Una investigación estadounidense evaluó cinco modelos lingüísticos y alertó sobre graves peligros para la salud. Los sistemas fallan en la fiabilidad de la evidencia, presentan problemas de accesibilidad e inventan fuentes bibliográficas.

Investigadores del Instituto Lundquist para la Innovación Biomédica de Estados Unidos revelaron que el 50% de las respuestas médicas de los chats de Inteligencia Artificial son imprecisas. El equipo llegó a esta conclusión tras analizar el desempeño de cinco modelos informáticos ante 250 consultas de salud habituales.

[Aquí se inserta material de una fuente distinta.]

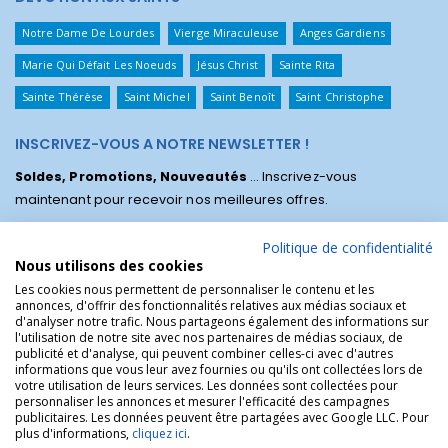
Notre Dame De Lourdes
Vierge Miraculeuse
Anges Gardiens
Marie Qui Défait Les Noeuds
Jésus Christ
Sainte Rita
Sainte Thérèse
Saint Michel
Saint Benoît
Saint Christophe
INSCRIVEZ-VOUS A NOTRE NEWSLETTER !
Soldes, Promotions, Nouveautés
... Inscrivez-vous
maintenant pour recevoir nos meilleures offres.
Politique de confidentialité
Nous utilisons des cookies
Les cookies nous permettent de personnaliser le contenu et les
annonces, d'offrir des fonctionnalités relatives aux médias sociaux et
d'analyser notre trafic. Nous partageons également des informations sur
l'utilisation de notre site avec nos partenaires de médias sociaux, de
publicité et d'analyse, qui peuvent combiner celles-ci avec d'autres
informations que vous leur avez fournies ou qu'ils ont collectées lors de
votre utilisation de leurs services. Les données sont collectées pour
personnaliser les annonces et mesurer l'efficacité des campagnes
La Boutique des Chrétiens © | La boutique religieuse chrétienne de
publicitaires. Les données peuvent être partagées avec Google LLC. Pour
référence !.
plus d'informations,
cliquez ici
.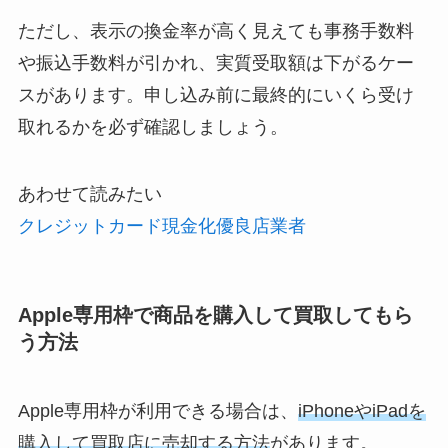
ただし、表示の換金率が高く見えても事務手数料
や振込手数料が引かれ、実質受取額は下がるケー
スがあります。申し込み前に最終的にいくら受け
取れるかを必ず確認しましょう。
あわせて読みたい
クレジットカード現金化優良店業者
Apple専用枠で商品を購入して買取してもら
う方法
Apple専用枠が利用できる場合は、
iPhoneやiPadを
購入して買取店に売却する方法
があります。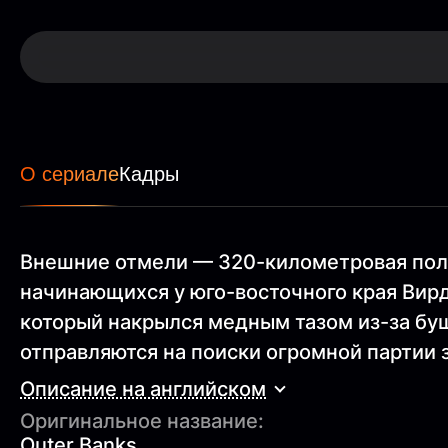
О сериале
Кадры
Внешние отмели — 320-километровая пол
начинающихся у юго-восточного края Вирд
который накрылся медным тазом из-за бу
отправляются на поиски огромной партии 
Описание на английском
Оригинальное название:
Outer Banks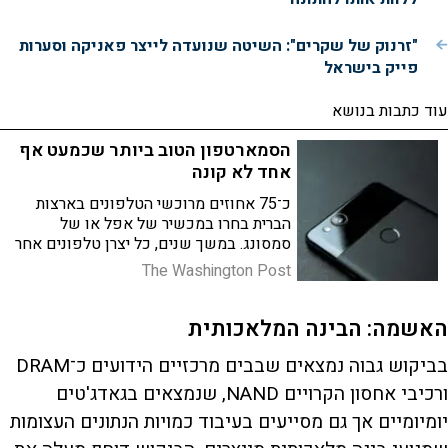
"זרנוק של שקרים": השיטה שנועדה לייצר פאניקה וסערות
פייק בישראל
עוד כתבות בנושא
הסמארטפון הטוב ביותר שכמעט אף
אחד לא קונה
כ־75 אחוזים מרוכשי הטלפונים בארצות
הברית בחרו במכשיר של אפל או של
סמסונג. במשך שנים, כל יצרן טלפונים אחר
נלחם על הפירורים. "זו אפילו לא תחרות
The Washington Post
הוגנת"
האשמה: הבינה המלאכותית
בביקוש גבוה נמצאים שבבים מרכזיים הידועים כ־DRAM
ורכיבי אחסון הקרויים NAND, שנמצאים בגאדג'טים
יומיומיים אך גם מסייעים בעיבוד כמויות הנתונים העצומות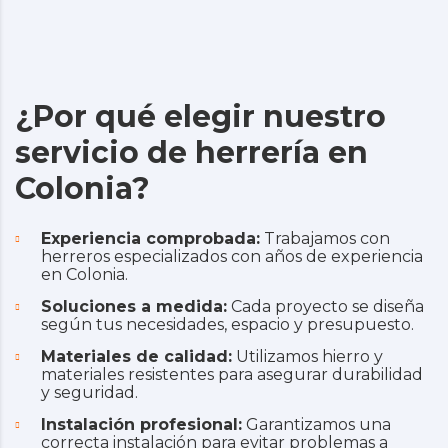
¿Por qué elegir nuestro
servicio de herrería en
Colonia?
Experiencia comprobada:
Trabajamos con
herreros especializados con años de experiencia
en Colonia.
Soluciones a medida:
Cada proyecto se diseña
según tus necesidades, espacio y presupuesto.
Materiales de calidad:
Utilizamos hierro y
materiales resistentes para asegurar durabilidad
y seguridad.
Instalación profesional:
Garantizamos una
correcta instalación para evitar problemas a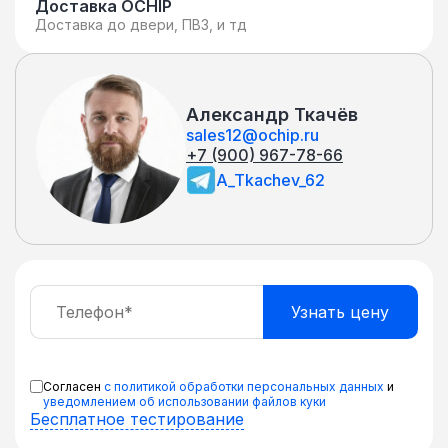
Возможность питания по линии Ethernet
Доставка OCHIP
Доставка до двери, ПВЗ, и тд
802.3at (PoE+). Категория IP20.
Александр Ткачёв
sales12@ochip.ru
+7 (900) 967-78-66
A_Tkachev_62
Согласен
с политикой обработки персональных данных
и
уведомлением об использовании файлов куки
Бесплатное тестирование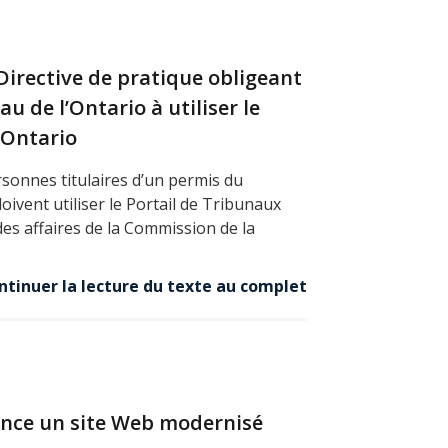
 Directive de pratique obligeant
au de l’Ontario à utiliser le
 Ontario
rsonnes titulaires d’un permis du
oivent utiliser le Portail de Tribunaux
des affaires de la Commission de la
ntinuer la lecture du texte au complet
ance un site Web modernisé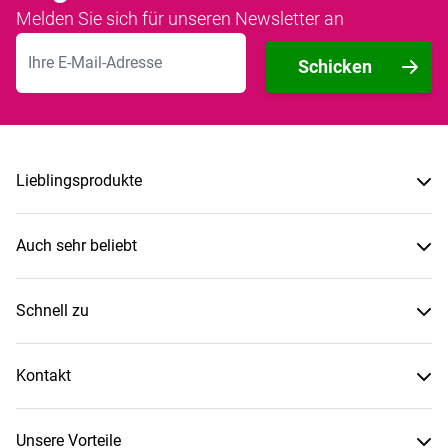
Melden Sie sich für unseren Newsletter an
E-Mailadresse
Schicken
Lieblingsprodukte
Auch sehr beliebt
Schnell zu
Kontakt
Unsere Vorteile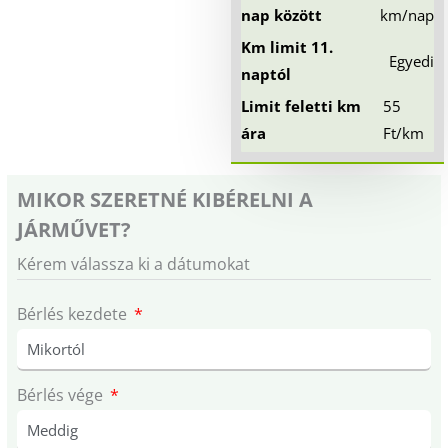
nap között
km/nap
Km limit 11.
Egyedi
naptól
Limit feletti km
55
ára
Ft/km
MIKOR SZERETNÉ KIBÉRELNI A
JÁRMŰVET?
Kérem válassza ki a dátumokat
Bérlés kezdete
Bérlés vége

El ensayo evaluó los sistemas Gemini, DeepSeek, Meta AI, ChatGPT y Grok. Los científicos diseñaron preguntas divididas en categorías críticas como cáncer, vacunas, células madre, nutrición y rendimiento deportivo, con el objetivo de estresar a los modelos hacia mitos comunes.

Los resultados del trabajo determinaron que el 20 % de las contestaciones analizadas son altamente riesgosas. Estas afirmaciones tienen el potencial de dirigir a los usuarios hacia tratamientos ineficaces o causar daños directos a la salud si se aplican sin supervisión profesional.

El análisis destacó como alarmante la seguridad con la cual las plataformas presentan la información. Nicholas Tiller, autor principal del estudio, indicó: "No pueden aplicar evidencia ni ponderar qué fuentes son precisas y cuáles no. Por eso ese falso equilibrio es tan común".

Grok obtuvo los peores resultados de la prueba, con un 58 % de respuestas con fallos críticos, mientras que Gemini presentó la menor cantidad de errores. Además, todos los sistemas demostraron una complejidad de lenguaje equivalente a un graduado universitario, un obstáculo para la accesibilidad pública.

Los expertos identificaron que la extensión y la complejidad de los textos genera confianza en el usuario y "promueve una falsa credibilidad". A su vez, ninguna plataforma logró proporcionar referencias bibliográficas reales, e inventaron autores y títulos de estudios científicos con total apariencia de veracidad.

Frente a la popularidad de estas herramientas tecnológicas, el equipo de especialistas concluyó de forma categórica: "A medida que el uso de estos chatbots se expande, nuestros datos resaltan la necesidad de una educación pública, formación profesional y una supervisión regulatoria estricta".